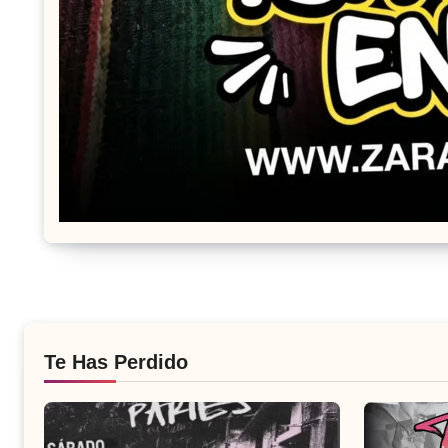
Te Has Perdido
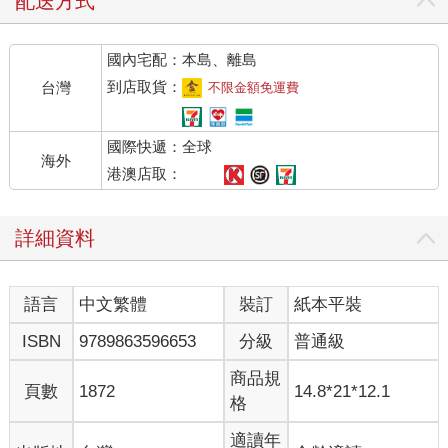
配送方式
國內宅配：本島、離島
到店取貨：
台灣
不限金額免運費
國際快遞：全球
海外
港澳店取：
詳細資料
語言
中文繁體
裝訂
紙本平裝
ISBN
9789863596653
分級
普通級
商品規
頁數
1872
14.8*21*12.1
格
適讀年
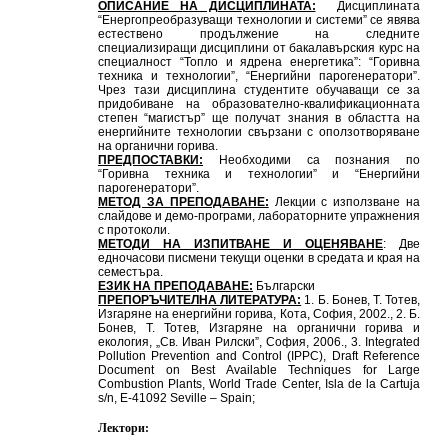
ОПИСАНИЕ НА ДИСЦИПЛИНАТА:
Дисциплината
“Енергопреобразуващи технологии и системи” се явява
естествено продължение на следните
специализиращи дисциплини от бакалавърския курс на
специалност “Топло и ядрена енергетика”: “Горивна
техника и технологии”, “Енергийни парогенератори”.
Чрез тази дисциплина студентите обучаващи се за
придобиване на образователно-квалификационната
степен “магистър” ще получат знания в областта на
енергийните технологии свързани с оползотворяване
на органични горива.
ПРЕДПОСТАВКИ:
Необходими са познания по
“Горивна техника и технологии” и “Енергийни
парогенератори”.
МЕТОД ЗА ПРЕПОДАВАНЕ:
Лекции с използване на
слайдове и демо-програми, лабораторните упражнения
с протоколи.
МЕТОДИ НА ИЗПИТВАНЕ И ОЦЕНЯВАНЕ
: Две
едночасови писмени текущи оценки в средата и края на
семестъра.
ЕЗИК НА ПРЕПОДАВАНЕ:
Български
ПРЕПОРЪЧИТЕЛНА ЛИТЕРАТУРА:
1. Б. Бонев, Т. Тотев,
Изгаряне на енергийни горива, Кота, София, 2002., 2. Б.
Бонев, Т. Тотев, Изгаряне на органични горива и
екология, „Св. Иван Рилски”, София, 2006., 3. Integrated
Pollution Prevention and Control (IPPC), Draft Reference
Document on Best Available Techniques for Large
Combustion Plants, World Trade Center, Isla de la Cartuja
s/n, E-41092 Seville – Spain;
Лектори:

_ _ _ _ _

■ INSTRUCTION:
If a line of the records above includes the word "Бонев", count it; state the final number with no other words.

■ FINAL ANSWER:
2